The future is bright when it comes to medicinal mushrooms. Every year, a greater number of people are becoming involved with the powerful medicine from the kingdom of fungi. From mushroom cultivation to mycoremediation (the use of fungi to help repair and restore damaged and polluted ecosystems), from the treatment of cancer and diabetes to complex emotional and psychological conditions, mushroom medicine can no longer be ignored. More than a passing trend, mushroom medicine is being shown, both by practitioners of natural healing and research scientists from around the world, to offer sustainable and lasting solutions to a wide variety of personal and social health problems. A great deal more will be revealed to us in the years to come as clinical and scientific exploration moves forward and continues to expand in novel and exciting directions.

yellow forest mushrooms

References and Recommended Titles:

  • Ardigò, Walter. Healing With Medicinal Mushrooms: A Practical Handbook. Self published: 2017.
  • Bray, Richard. Medicinal Mushrooms: A Practical Guide to Healing Mushrooms. Hamburg: Monkey Publishing, 2020.
  • Mangialavori, Massimo. Materia Medica Clinica vol. 2: Fungi. South Carolina: CreateSpace, 2017.
  • McCoy, Peter. Radical Mycology: A Treatise On Seeing And Working With Fungi.

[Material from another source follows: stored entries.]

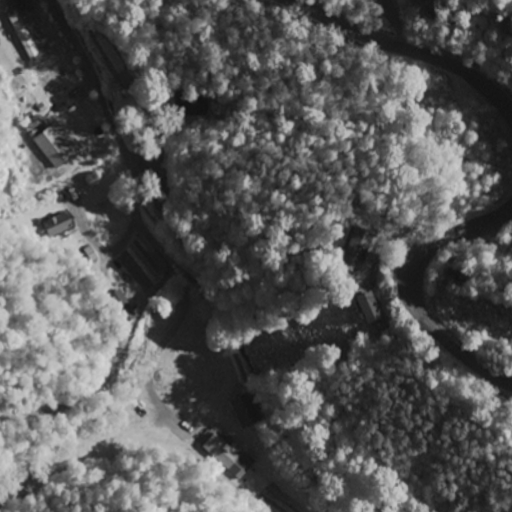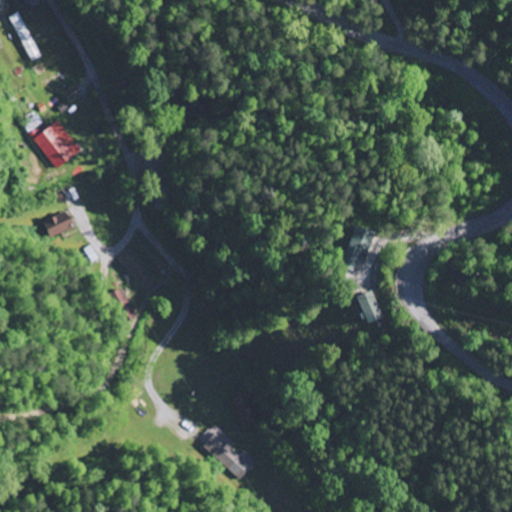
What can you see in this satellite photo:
building: (61, 146)
road: (511, 175)
building: (62, 225)
building: (359, 246)
road: (179, 266)
building: (371, 309)
building: (246, 411)
building: (232, 457)
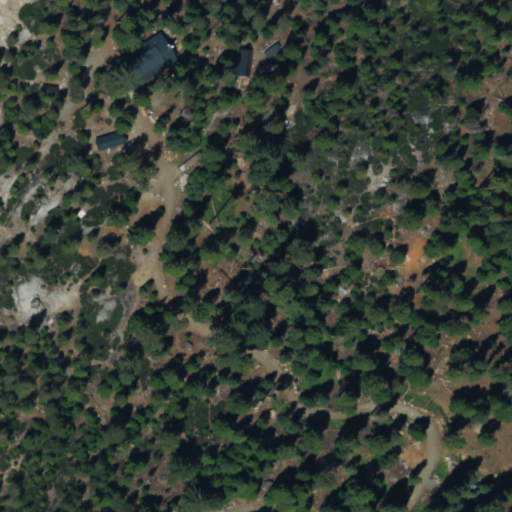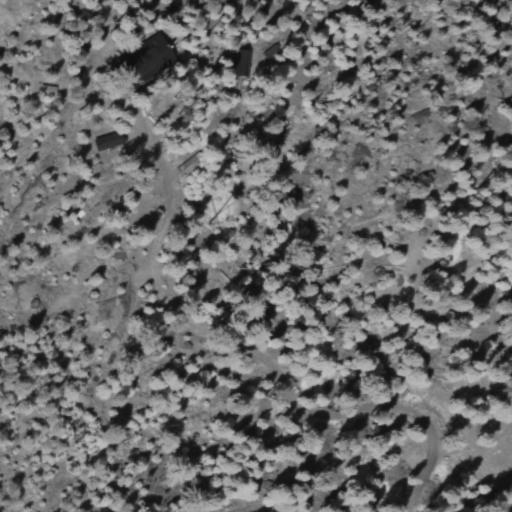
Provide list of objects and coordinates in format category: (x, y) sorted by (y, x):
pier: (254, 2)
building: (138, 59)
building: (137, 61)
building: (100, 141)
road: (279, 368)
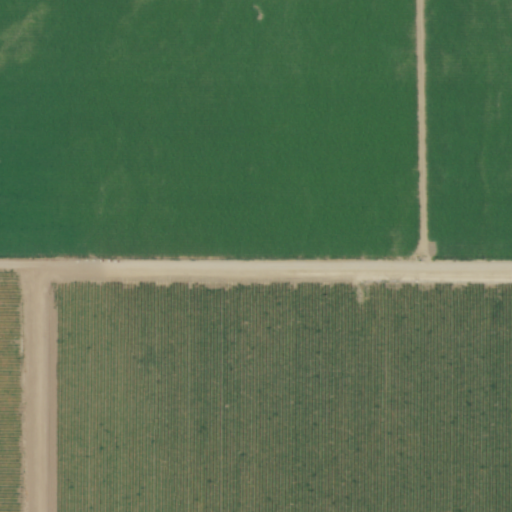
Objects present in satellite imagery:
road: (256, 261)
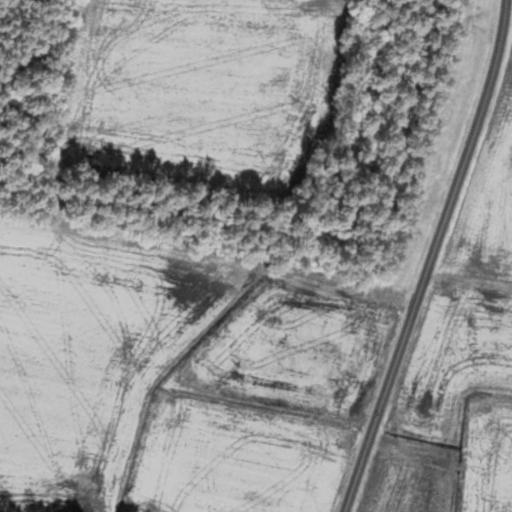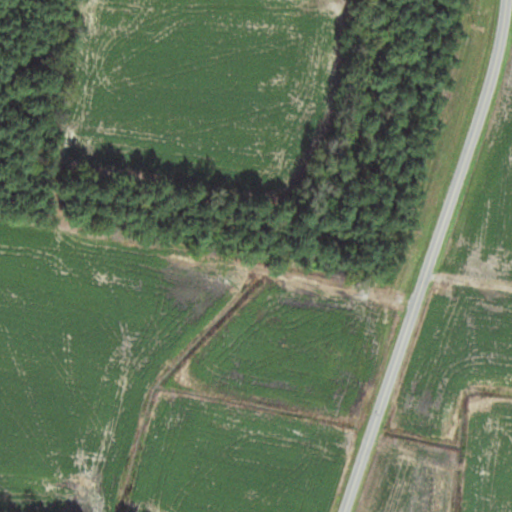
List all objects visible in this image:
road: (430, 257)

Portland: ‎ Chthaeus Press, 2016.
  • Rogers, Robert. The Fungal Pharmacy: The Complete Guide to Medicinal Mushrooms and Lichens of North America. Berkley: North Atlantic Books, 2011.
  • Sheldrake, Merlin. Entangled Life: How Fungi Make Our Worlds, Change Our Minds & Shape Our Futures. New York: Random House, 2021.
  • Stamets, Paul. Mycelium Running: How Mushrooms Can Help Save the World. Berkeley: Ten Speed Press, 2005.
  • Teeguarden, Ron. The Ancient Wisdom of the Chinese Tonic Herbs. New York: Grand Central Publishing, 2000.